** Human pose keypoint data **
=====

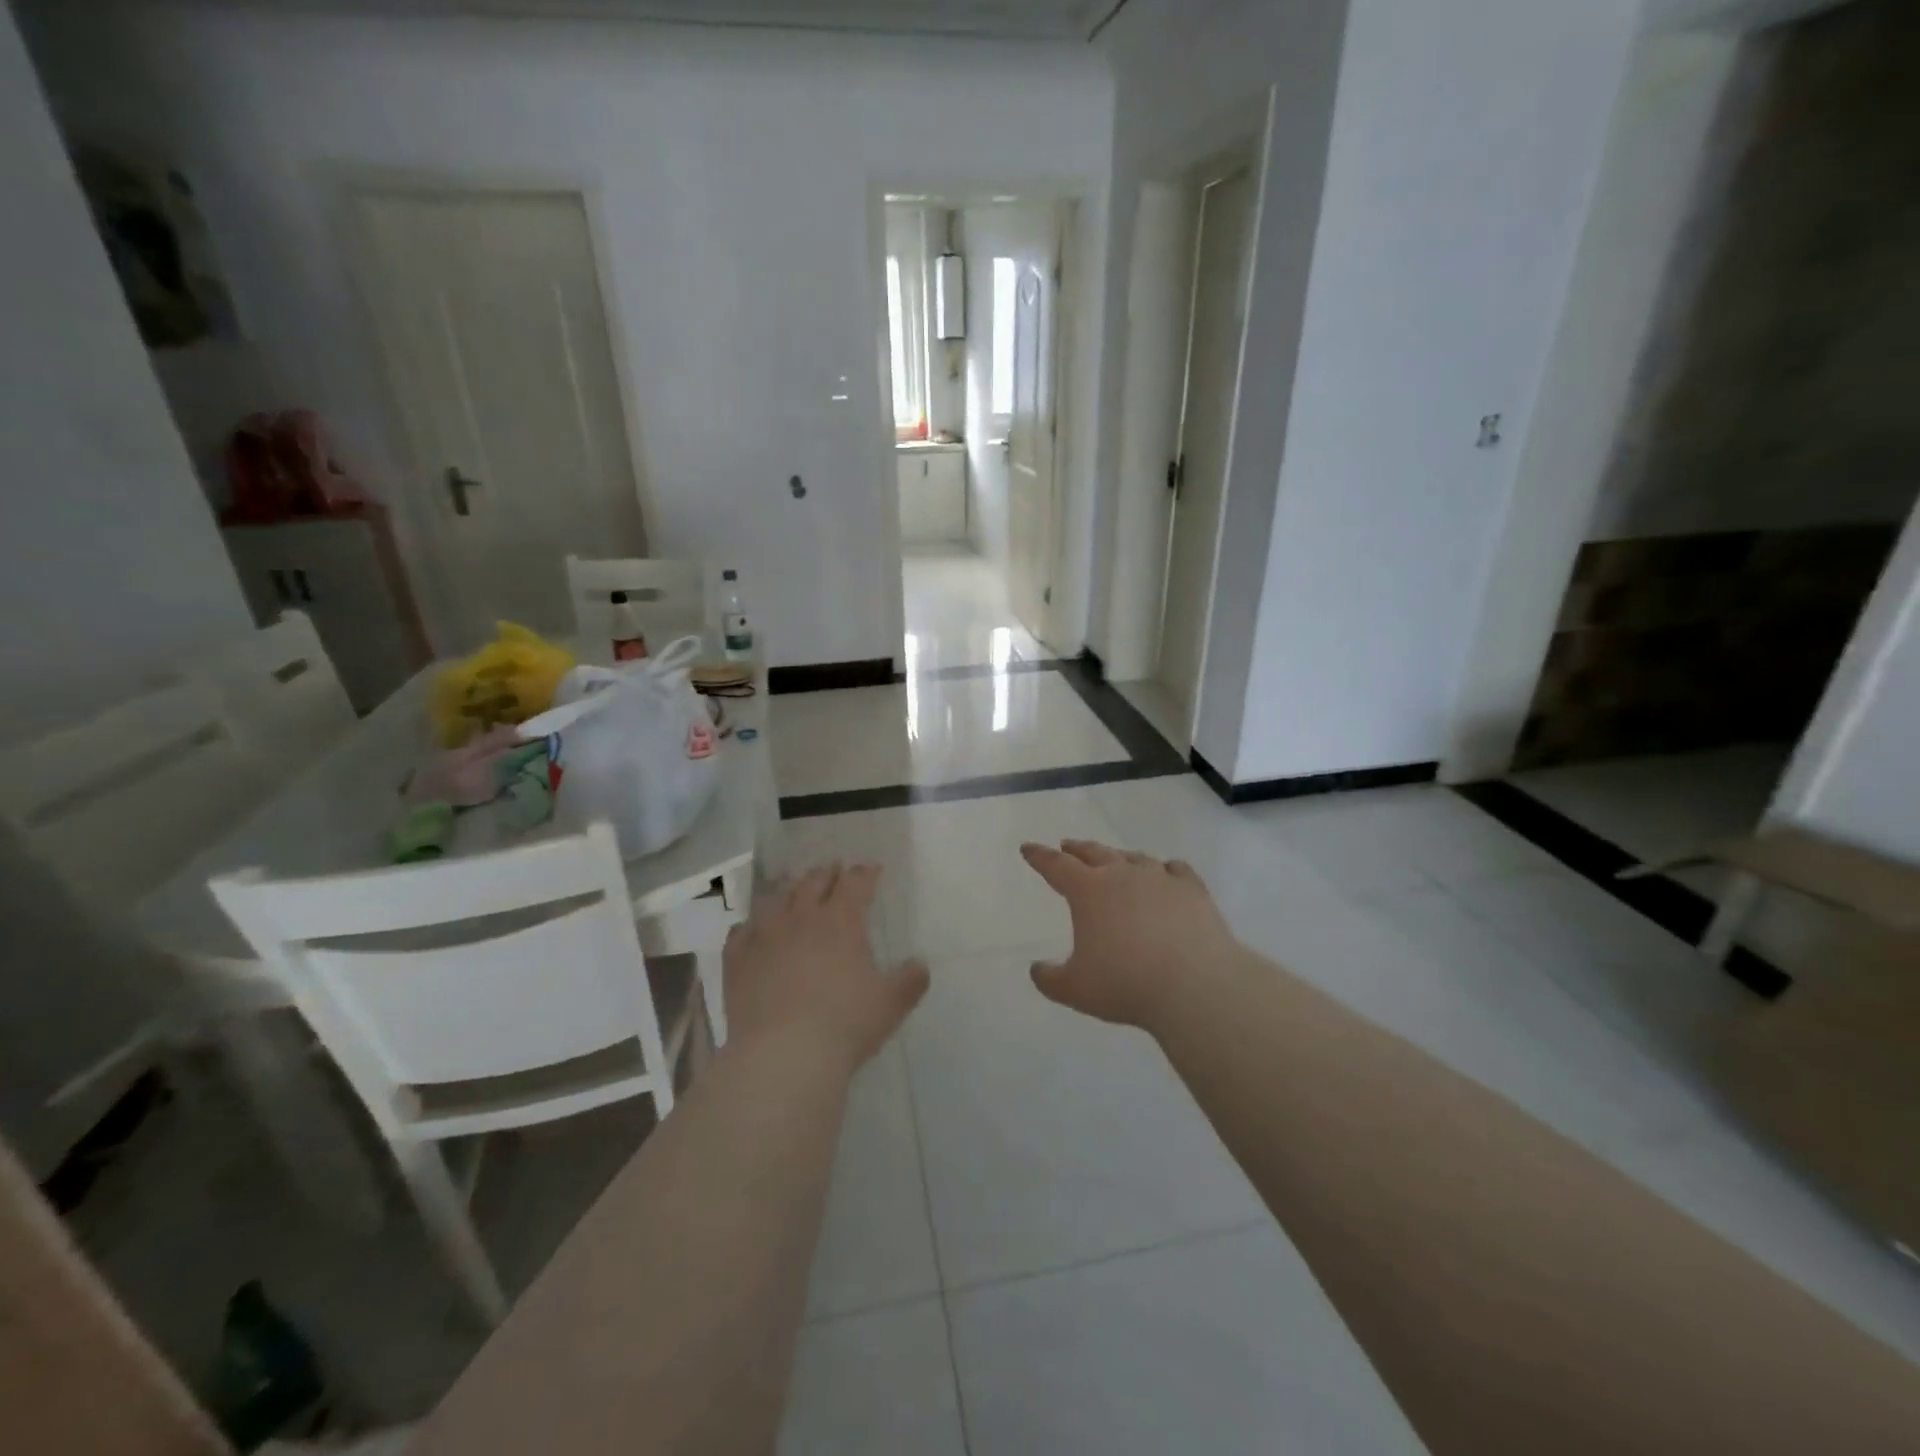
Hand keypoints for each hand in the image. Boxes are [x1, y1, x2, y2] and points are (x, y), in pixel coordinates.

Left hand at [723, 862, 928, 1073]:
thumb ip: (911, 980)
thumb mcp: (891, 1004)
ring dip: (788, 890)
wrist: (783, 1055)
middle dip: (827, 873)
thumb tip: (920, 964)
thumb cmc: (845, 1024)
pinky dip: (751, 925)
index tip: (872, 869)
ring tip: (794, 891)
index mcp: (841, 921)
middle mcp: (801, 918)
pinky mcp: (737, 960)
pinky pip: (741, 931)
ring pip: (775, 899)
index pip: (855, 883)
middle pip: (813, 882)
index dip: (865, 873)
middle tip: (834, 871)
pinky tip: (754, 930)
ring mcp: (764, 936)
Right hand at [1020, 840, 1250, 1030]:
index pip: (1056, 866)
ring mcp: (1161, 878)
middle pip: (1095, 853)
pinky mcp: (1193, 890)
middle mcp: (1123, 875)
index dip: (1040, 857)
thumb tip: (1037, 969)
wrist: (1196, 986)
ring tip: (1116, 861)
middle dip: (1077, 849)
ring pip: (1135, 858)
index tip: (1028, 848)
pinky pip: (1175, 869)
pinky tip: (1167, 873)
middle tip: (1067, 846)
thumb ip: (1050, 979)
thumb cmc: (1127, 985)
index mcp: (1089, 891)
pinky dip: (1166, 870)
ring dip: (1120, 857)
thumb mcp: (1075, 990)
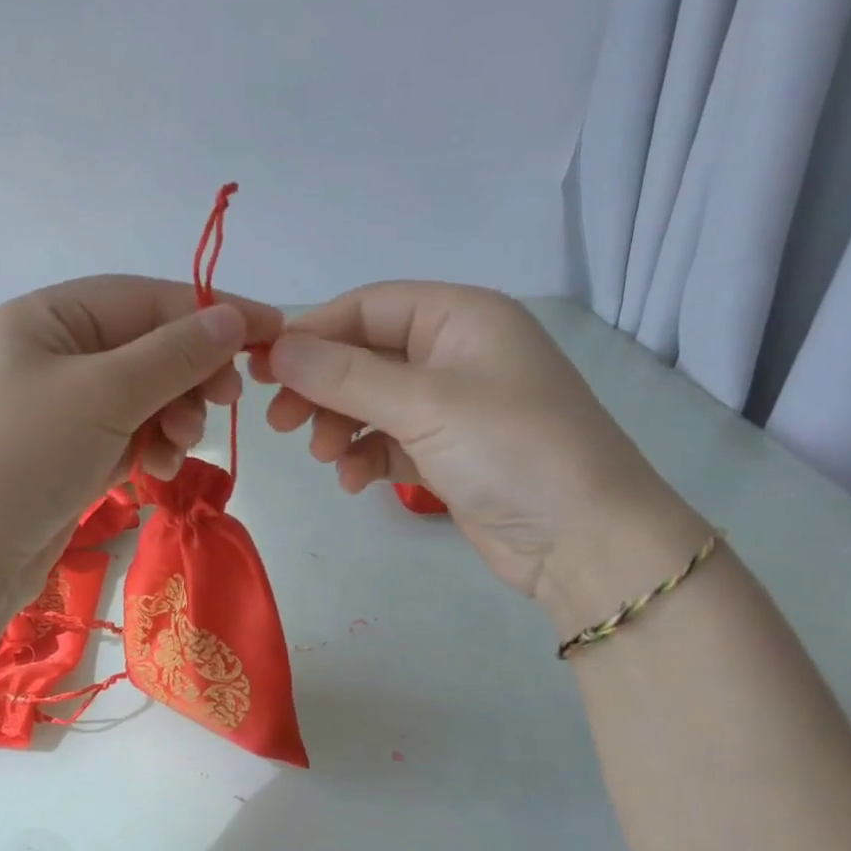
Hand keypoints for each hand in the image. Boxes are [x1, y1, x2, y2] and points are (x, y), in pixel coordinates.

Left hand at [0, 275, 283, 611]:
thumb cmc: (24, 456)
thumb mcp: (104, 394)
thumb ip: (174, 354)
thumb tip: (235, 317)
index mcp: (48, 317)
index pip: (147, 298)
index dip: (212, 312)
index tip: (273, 331)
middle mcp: (53, 353)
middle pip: (148, 346)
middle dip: (191, 373)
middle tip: (229, 398)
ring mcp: (60, 407)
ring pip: (144, 394)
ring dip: (174, 415)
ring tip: (180, 445)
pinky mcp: (69, 453)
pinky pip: (128, 433)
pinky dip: (152, 444)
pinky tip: (160, 467)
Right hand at [252, 282, 687, 601]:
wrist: (586, 543)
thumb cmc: (511, 450)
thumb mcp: (424, 404)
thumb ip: (345, 375)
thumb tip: (276, 350)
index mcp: (460, 317)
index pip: (367, 306)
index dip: (312, 333)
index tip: (263, 369)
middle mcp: (454, 352)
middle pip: (364, 354)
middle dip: (320, 387)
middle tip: (280, 422)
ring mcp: (452, 405)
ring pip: (370, 401)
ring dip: (339, 425)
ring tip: (325, 457)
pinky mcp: (447, 452)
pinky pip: (388, 440)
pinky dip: (364, 456)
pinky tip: (354, 482)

=====

Output each record verbatim and leave out its pictures.

** Finished exercise **
Hand keypoints for each hand in the image. Boxes are [x1, y1, x2, y2] and points are (x, y), in pixel coordinates.

Left hand at [723, 862, 928, 1073]:
thumb ip: (911, 980)
thumb mcp: (891, 1004)
ring dip: (788, 890)
wrist: (783, 1055)
middle dip: (827, 873)
thumb tip: (920, 964)
thumb cmc: (845, 1024)
pinky dip: (751, 925)
index tip: (872, 869)
ring tip: (794, 891)
index mcp: (841, 921)
middle mcp: (801, 918)
pinky mcp: (737, 960)
pinky pip: (741, 931)
ring pip: (775, 899)
index pip: (855, 883)
middle pip: (813, 882)
index dip: (865, 873)
middle tip: (834, 871)
pinky tip: (754, 930)
ring mcp: (764, 936)
Right hand at [1020, 840, 1250, 1030]:
index pip: (1056, 866)
ring mcp: (1161, 878)
middle pip: (1095, 853)
pinky mcp: (1193, 890)
middle mcp: (1123, 875)
index dip: (1040, 857)
thumb tip: (1037, 969)
wrist: (1196, 986)
ring tip: (1116, 861)
middle dip: (1077, 849)
ring pip: (1135, 858)
index tip: (1028, 848)
pinky pip: (1175, 869)
pinky tip: (1167, 873)
middle tip: (1067, 846)
thumb ip: (1050, 979)
thumb cmc: (1127, 985)
index mcp: (1089, 891)
pinky dip: (1166, 870)
ring dip: (1120, 857)
thumb mcp: (1075, 990)
Hand keypoints for each hand in the image. Boxes are [x1, y1, x2, y2] and points are (x, y), in pixel coordinates.

Left hand at [0, 275, 283, 611]:
thumb cmc: (24, 456)
thumb mcp: (104, 394)
thumb ip: (174, 354)
thumb tip: (235, 317)
index mcp: (48, 317)
index pip: (147, 298)
index dip: (212, 312)
index tip: (273, 331)
middle mcp: (53, 353)
middle pip: (148, 346)
middle dip: (191, 373)
middle tip: (229, 398)
ring mcp: (60, 407)
ring pip: (144, 394)
ring dip: (174, 415)
ring tip: (180, 445)
pinky mcp: (69, 453)
pinky pip: (128, 433)
pinky dip: (152, 444)
pinky tip: (160, 467)
Right hand at [252, 282, 687, 601]:
wrist: (586, 543)
thumb cmc: (511, 450)
thumb mcp: (424, 404)
thumb ip: (345, 375)
thumb tip: (276, 350)
index mcp: (460, 317)
index pip: (367, 306)
index dip: (312, 333)
index tip: (263, 369)
middle mcp: (454, 352)
middle pip: (364, 354)
middle dip: (320, 387)
middle tip: (280, 422)
ring mcp: (452, 405)
ring pip: (370, 401)
ring dip: (339, 425)
ring tip: (325, 457)
pinky mcp: (447, 452)
pinky pip: (388, 440)
pinky dip: (364, 456)
pinky tip: (354, 482)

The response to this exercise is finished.